Mesure l'écart entre les couvertures d'un même sujet, sur quatre axes de 25 points : cadrage narratif, sélection des faits, vocabulaire, implications. Plus le score est élevé, plus les récits s'éloignent les uns des autres.
Turquie : Erdoğan face à une opposition renforcée après les arrestations d'élus kurdes
Répression politique et tensions kurdes dans une Turquie en crise démocratique.
✦ Résumés et analyses générés par IA · méthode : non tracée (avant août 2026) · sources originales liées sur chaque carte · méthodologie
Deux articles, deux Turquies : l'une qui joue les arbitres régionaux en surveillant les Kurdes iraniens "au nom de Téhéran", l'autre qui intercepte un missile iranien sans que personne ne hausse vraiment la voix. La même Ankara, la même semaine — et l'écart entre ces deux récits dit quelque chose d'essentiel sur la façon dont Erdoğan a transformé l'ambiguïté en doctrine. Singapour lit la carte, Hong Kong rapporte le tir : aucun des deux ne pose la question qui fâche, à savoir comment un pays peut négocier la paix avec les Kurdes d'un côté, surveiller ceux de l'autre, et intercepter des missiles du troisième sans jamais choisir de camp. Ce que ces deux sources, pourtant à des milliers de kilomètres d'Ankara, partagent sans le savoir, c'est une certaine fascination pour la Turquie comme phénomène — un État qui a compris que dans un monde fracturé, l'indispensabilité vaut mieux que la cohérence.
Ankara surveille le PJAK "pour la sécurité de l'Iran" — formulation à retenir, parce qu'elle transforme une surveillance stratégique turque en service rendu à un voisin avec qui la relation est tout sauf simple.
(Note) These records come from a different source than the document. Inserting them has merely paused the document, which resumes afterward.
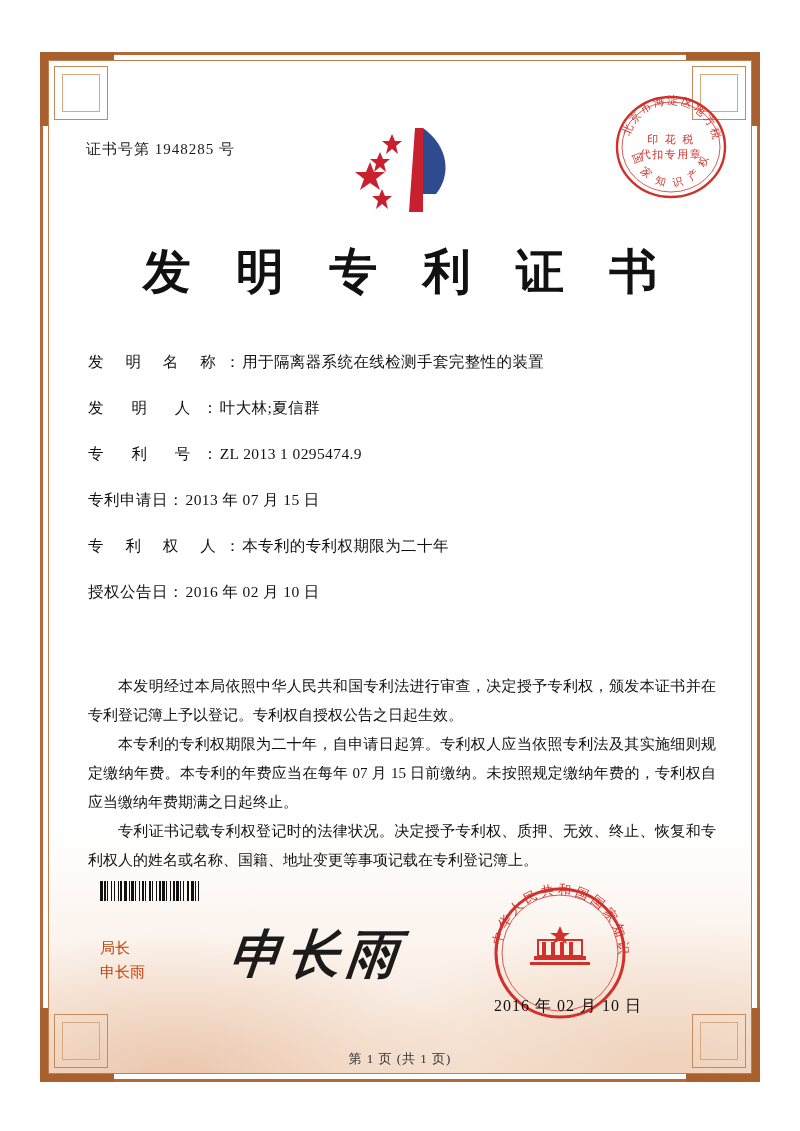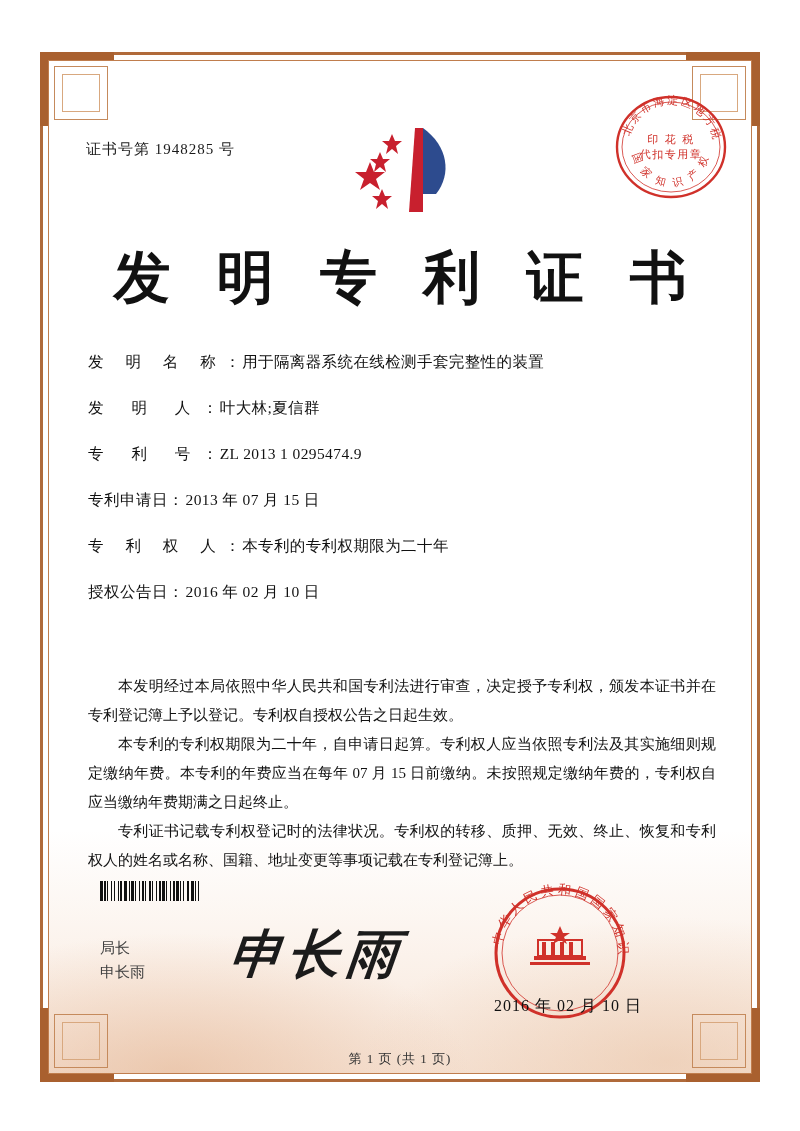--- a/index.html
+++ b/index.html
@@ -107,12 +107,12 @@
     top: 240px;
     width: 800px;
     text-align: center;
-    font-size: 57px;
+    font-size: 48px;
     font-weight: bold;
     letter-spacing: 16px;
     text-indent: 16px;
     color: #111;
-    font-family: Liberation Serif, serif;
+    font-family: Liberation Sans, sans-serif;
   }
Le Straits Times, depuis Singapour, capte bien la géométrie variable de la politique kurde d'Erdoğan : négocier avec le PKK en Irak, intégrer les Kurdes syriens, et surveiller les Kurdes iraniens — trois postures incompatibles en théorie, parfaitement cohérentes si on lit la carte comme Ankara la lit. Ce que l'article ne dit pas, c'est que cette déclaration sort exactement au moment où Washington parle aux mêmes milices kurdes — et ça, ce n'est pas un hasard de calendrier.
Titre original (traduit)
“La Turquie dit qu'elle suit de près les actions du groupe militant kurde iranien PJAK”
Résumé de l'article
La Turquie affirme surveiller étroitement le PJAK, groupe militant kurde iranien qu'elle considère comme une menace pour la sécurité iranienne et la stabilité régionale. Cette déclaration fait suite à des rapports sur des discussions entre milices kurdes iraniennes et Washington concernant des opérations contre les forces de sécurité iraniennes. Parallèlement, Ankara poursuit des négociations de paix avec le PKK irakien et soutient l'intégration des militants kurdes syriens dans les structures d'État.
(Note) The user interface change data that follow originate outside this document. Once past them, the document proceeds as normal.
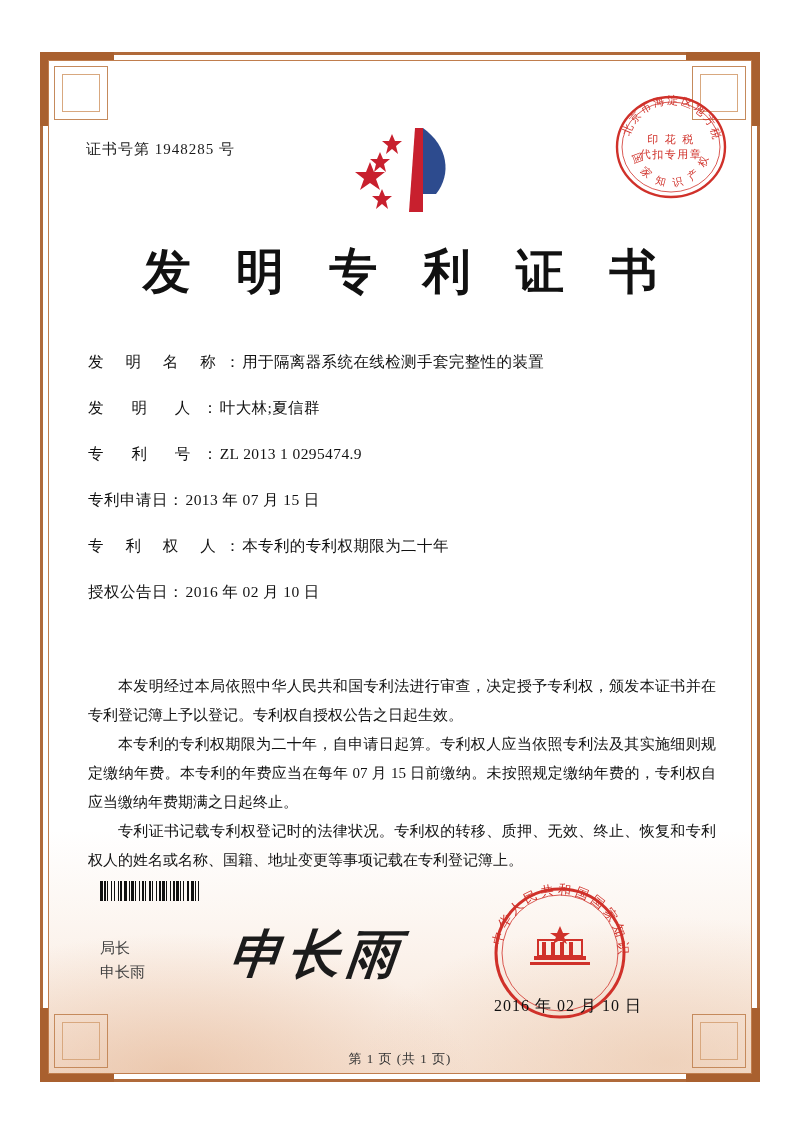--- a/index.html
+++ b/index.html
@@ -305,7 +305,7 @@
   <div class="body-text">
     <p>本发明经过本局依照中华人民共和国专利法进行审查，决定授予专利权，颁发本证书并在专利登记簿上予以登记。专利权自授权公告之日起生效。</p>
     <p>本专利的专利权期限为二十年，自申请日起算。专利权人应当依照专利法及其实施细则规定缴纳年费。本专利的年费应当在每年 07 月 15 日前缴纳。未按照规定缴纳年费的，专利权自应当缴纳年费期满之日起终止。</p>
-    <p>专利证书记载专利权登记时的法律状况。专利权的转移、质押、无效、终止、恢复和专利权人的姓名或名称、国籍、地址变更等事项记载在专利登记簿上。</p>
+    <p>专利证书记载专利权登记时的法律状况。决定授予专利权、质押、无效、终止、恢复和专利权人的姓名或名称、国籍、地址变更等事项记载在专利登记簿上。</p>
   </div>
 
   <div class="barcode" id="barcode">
"Selon un officiel turc" — une seule source, anonyme, pour une affirmation qui frôle l'acte de guerre entre deux voisins membres d'alliances opposées. Le SCMP relaie sans sourciller, ce qui est inhabituel pour un journal qui pèse habituellement ses mots sur les tensions militaires régionales. Ce que personne ne dit : si le missile visait vraiment Chypre grecque, c'est l'OTAN elle-même qui était la cible — et cette phrase-là est enterrée dans la version officielle turque comme une note de bas de page.
Titre original (traduit)
“La Turquie affirme qu'un missile lancé par l'Iran a été détruit par l'OTAN”
Résumé de l'article
Les autorités turques annoncent qu'un missile balistique en provenance d'Iran, se dirigeant vers l'espace aérien turc via l'Irak et la Syrie, a été détruit par les systèmes de défense aérienne de l'OTAN déployés en Méditerranée orientale. Selon un officiel turc, le missile était initialement visé vers une base à Chypre grecque mais s'était dévié. Les fragments tombés dans le sud de la Turquie ont été identifiés comme des pièces de l'intercepteur utilisé pour neutraliser la menace.